By IANS
Kathmandu : The arrival of Indian Prime Minister Manmohan Singh’s special envoy Shyam Saran to hold parleys with Nepal’s key players on the eve of a crucial parliament vote is being viewed with suspicion by Maoists who feel he has advised the ruling parties to resist their demands.
Saran, who arrived Wednesday on a three-day mission, held talks separately with Prime Minister Girija Prasad Koirala, Maoist chief Prachanda and Communist Party of Nepal-Unified Marxist Leninist head Madhav Kumar Nepal. The rebels are concerned that he has urged the prime minister not to support the call for the abolition of monarchy via parliament.
Little official information was available about the outcome of Saran’s parleys. Though he met former prime ministers Sher Bahadur Deuba and Surya Bahadur Thapa and is scheduled to pay a visit to the Election Commission, unlike with other visits where the leaders briefed the media about the talks, there was no immediate comment on Saran’s meetings.
Even Koirala’s foreign affairs adviser Suresh Chalise, who has been regularly briefing journalists about the prime minister’s meetings with foreign dignitaries, remained unusually silent.

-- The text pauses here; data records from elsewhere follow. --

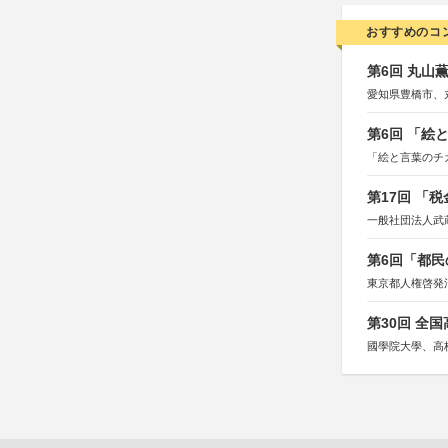
おすすめのコ
第6回 丸山
愛知県豊橋市、
第6回 「絵
「絵と言葉のチ
第17回 「
一般社団法人武
第6回「都民
東京都人権啓発
第30回 全
國學院大學、高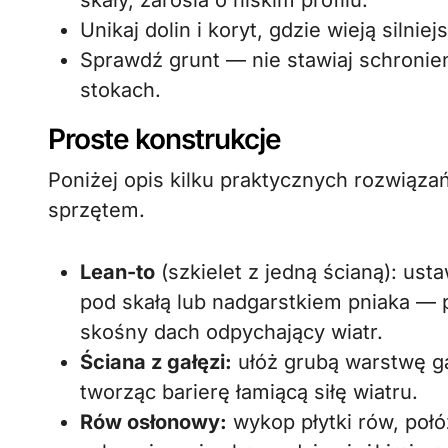
skały, zarośla o niskim profilu.
Unikaj dolin i koryt, gdzie wieją silniej
Sprawdź grunt — nie stawiaj schronie
stokach.
Proste konstrukcje
Poniżej opis kilku praktycznych rozwiąz
sprzętem.
Lean-to
(szkielet z jedną ścianą): ust
pod skałą lub nadgarstkiem pniaka — pr
skośny dach odpychający wiatr.
Ściana z gałęzi:
ułóż grubą warstwę gał
tworząc barierę łamiącą siłę wiatru.
Rów osłonowy:
wykop płytki rów, połóż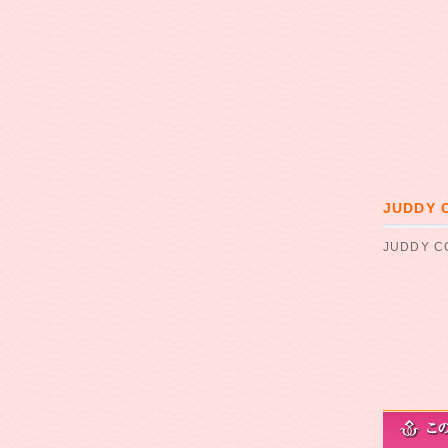
JUDDY
JUDDY 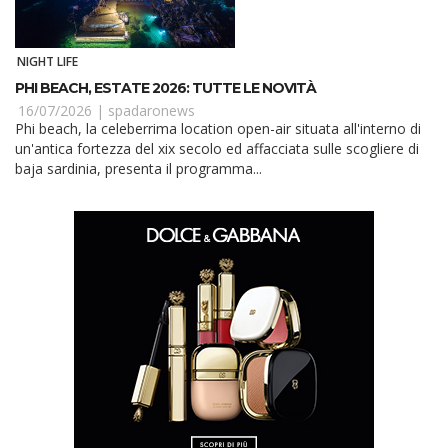
NIGHT LIFE
PHI BEACH, ESTATE 2026: TUTTE LE NOVITÀ
16/07/2026 |
spadaronews
Phi beach, la celeberrima location open-air situata all'interno di
un'antica fortezza del xix secolo ed affacciata sulle scogliere di
baja sardinia, presenta il programma...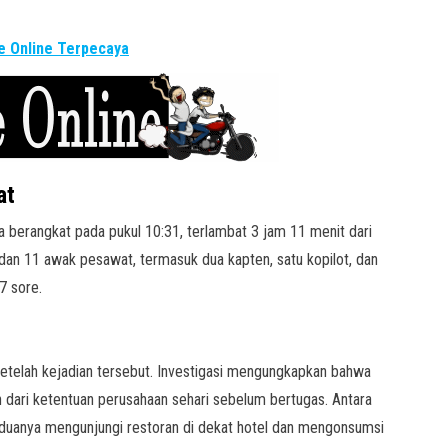
 Online Terpecaya
at
 berangkat pada pukul 10:31, terlambat 3 jam 11 menit dari
 11 awak pesawat, termasuk dua kapten, satu kopilot, dan
7 sore.
 setelah kejadian tersebut. Investigasi mengungkapkan bahwa
 dari ketentuan perusahaan sehari sebelum bertugas. Antara
eduanya mengunjungi restoran di dekat hotel dan mengonsumsi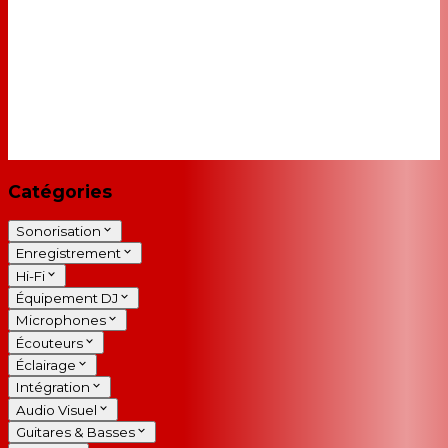
Catégories
Sonorisation
Enregistrement
Hi-Fi
Équipement DJ
Microphones
Écouteurs
Éclairage
Intégration
Audio Visuel
Guitares & Basses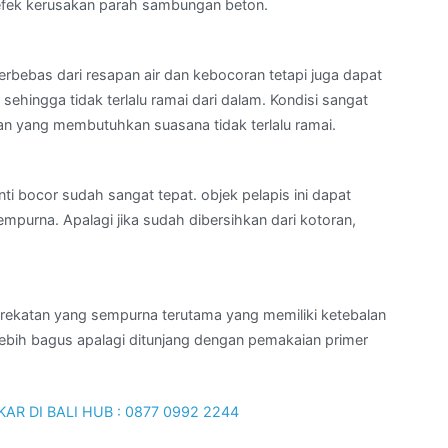
efek kerusakan parah sambungan beton.
rbebas dari resapan air dan kebocoran tetapi juga dapat
ehingga tidak terlalu ramai dari dalam. Kondisi sangat
n yang membutuhkan suasana tidak terlalu ramai.
ti bocor sudah sangat tepat. objek pelapis ini dapat
urna. Apalagi jika sudah dibersihkan dari kotoran,
rekatan yang sempurna terutama yang memiliki ketebalan
lebih bagus apalagi ditunjang dengan pemakaian primer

Only the Maoist mouthpiece, the Janadisha daily, Thursday came up with its version of what had transpired at some of Wednesday’s meetings.
It said that the Indian envoy had advised Koirala that “even if Nepal headed towards a republic after the constituent assembly election, to pre-empt that by agreeing to abolish monarchy through a parliamentary proclamation would mean strengthening the Maoists”.
For that reason, the envoy suggested that Koirala should not agree to the immediate abolition of monarchy at the special session of parliament that starts Thursday, the daily said.
It also said that Saran had asked Koirala to follow a “middle path” regarding the Maoist demand for a fully proportional electoral system.
Quoting unnamed sources in the Indian embassy, it said Saran had told Nepal that if there was a confrontation between Koirala’s Nepali Congress and the Maoists in parliament’s special session and the prospect of the pact between the rebels and the ruling alliance disintegrating, the communists should ally with Koirala since they would gain more from that.
Surprisingly, the Maoist daily remained silent about what had transpired between Prachanda and Saran.
Though India has expressed its unhappiness about the repeated postponement of the constituent assembly election and said Koirala’s government was losing its legitimacy, it would still have to support the ruling parties if it comes to a standoff between the coalition and the rebels, especially in view of the growing lawlessness seen in the Maoist ranks.
Nepal’s media community said that Maoists had abducted a journalist, Birendra Shah, from Bara district in south Nepal. The journalists would stage a protest near parliament Thursday before the special session began.
Saran will Thursday meet Home Minister Krishna Prasad Sitaula, whose failure to curb the growing violence, especially in the Terai plains, has alarmed India.
Since this year, there have been at least three major carnages in the south, leading to thousands fleeing across the border to India.